AWS Postgres

Databases/Cache

Setting up a database is a crucial step in deploying your application. In this section, we'll guide you through creating a PostgreSQL database using AWS's Relational Database Service (RDS) and Terraform.

Understanding RDS

Amazon RDS (Relational Database Service) is a managed service that makes it easy to set up, operate, and scale a relational database in the cloud. RDS handles common database management tasks such as backups, patching, scaling, and high availability, so you can focus on your application's development.

Why Use RDS?

RDS is a great choice if you want to save time on database management. It provides automatic backups, easy scaling, and robust security features, all while freeing you from the overhead of managing the underlying infrastructure.

Step-by-Step: Setting Up a PostgreSQL Database

Let's walk through the process of setting up a PostgreSQL database using Terraform.
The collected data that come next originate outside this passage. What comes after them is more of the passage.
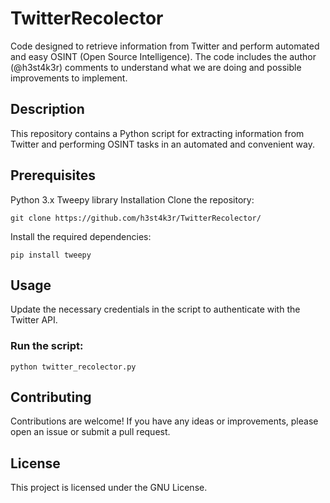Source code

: # TwitterRecolector
Code designed to retrieve information from Twitter and perform automated and easy OSINT (Open Source Intelligence).
The code includes the author (@h3st4k3r) comments to understand what we are doing and possible improvements to implement.

## Description
This repository contains a Python script for extracting information from Twitter and performing OSINT tasks in an automated and convenient way.

## Prerequisites
Python 3.x
Tweepy library
Installation
Clone the repository:

`git clone https://github.com/h3st4k3r/TwitterRecolector/`

Install the required dependencies:

`pip install tweepy`

## Usage
Update the necessary credentials in the script to authenticate with the Twitter API.

### Run the script:

`python twitter_recolector.py`

##  Contributing

Contributions are welcome! If you have any ideas or improvements, please open an issue or submit a pull request.

## License
This project is licensed under the GNU License.
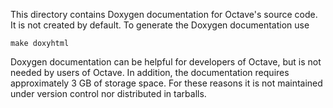 This directory contains Doxygen documentation for Octave's source code.
It is not created by default.  To generate the Doxygen documentation use

    make doxyhtml

Doxygen documentation can be helpful for developers of Octave, but is not
needed by users of Octave.  In addition, the documentation requires
approximately 3 GB of storage space.  For these reasons it is not maintained
under version control nor distributed in tarballs.
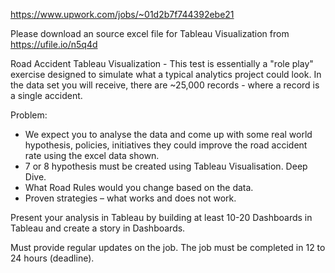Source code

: 
https://www.upwork.com/jobs/~01d2b7f744392ebe21

Please download an source excel file for Tableau Visualization from https://ufile.io/n5q4d

Road Accident Tableau Visualization - This test is essentially a "role play" exercise designed to simulate what a typical analytics project could look. In the data set you will receive, there are ~25,000 records - where a record is a single accident. 

Problem:
-	We expect you to analyse the data and come up with some real world hypothesis, policies, initiatives they could improve the road accident rate using the excel data shown. 
-	7 or 8 hypothesis must be created using Tableau Visualisation. Deep Dive.
-	What Road Rules would you change based on the data. 
-	Proven strategies – what works and does not work. 


Present your analysis in Tableau by building at least 10-20 Dashboards in Tableau and create a story in Dashboards.

Must provide regular updates on the job. The job must be completed in 12 to 24 hours (deadline).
Step 1: Set Up the Database Module

The Terraform module for setting up an RDS database handles all the necessary configuration for deploying your database in a secure and scalable way.

module "db" {
  source = "../modules/postgres"
  
  context = {
    namespace = "test"
    stage     = "staging"
    name      = "api"
  }

  vpc = {
    id           = module.vpc.id
    cidr         = module.vpc.cidr
    subnet_group = module.database_subnet.database_subnet_group_id
  }

  identifier = "test"
  db_name    = "database"
  db_user    = "postgres"
  
  parameter_group_family = "postgres16"
  engine_version         = "16.3"
  
  deletion_protection = true
  apply_immediately   = false
}

What This Does:

Context: Organizes your infrastructure resources by namespace, stage, and name, helping you keep track of different environments (e.g., development, staging, production).
VPC Configuration: Specifies where your database will be placed within your VPC (Virtual Private Cloud). This includes the VPC ID, the network range (CIDR), and the specific subnet group where the database will reside.
Identifier and Credentials: Sets a unique identifier for your database instance and defines the database name and user.
Engine and Version: Chooses the database engine (PostgreSQL in this case) and its version.
Protection and Changes: Enables deletion protection to prevent accidental removal and applies configuration changes immediately.

Connection Summary

VPC Module: Provides the VPC ID and network range (CIDR block) to securely contain your database.
Database Subnet Module: Supplies the ID of the subnet group where the database will be hosted.
DB Module: Uses the VPC and subnet details to create a PostgreSQL database with the specified settings, ensuring it's secure and properly configured.

Extra Tips

Security First

Your database is only as secure as its network configuration. By placing the database within a VPC and using specific subnets, you ensure that it is only accessible from trusted parts of your infrastructure.

Apply Immediately

If you're in a development or staging environment, applying changes immediately (apply_immediately = true) is useful for quick iterations. In production, however, you might want to schedule changes during maintenance windows.

Force SSL

If your app does not support ssl rds connection you might need to set

 parameters = {
 "rds.force_ssl" = "0"
 }

Understanding the Components

VPC: A Virtual Private Cloud (VPC) isolates your database from the internet, providing a secure environment.
Subnet Group: A collection of subnets (within your VPC) where the RDS instance is deployed, ensuring high availability across different availability zones.
RDS Instance: The actual database server running PostgreSQL, managed by AWS.

This setup ensures that your PostgreSQL database is securely placed within a VPC, configured according to best practices, and protected against accidental deletion. With these modules and configurations, you can focus on your application while AWS handles the heavy lifting of database management.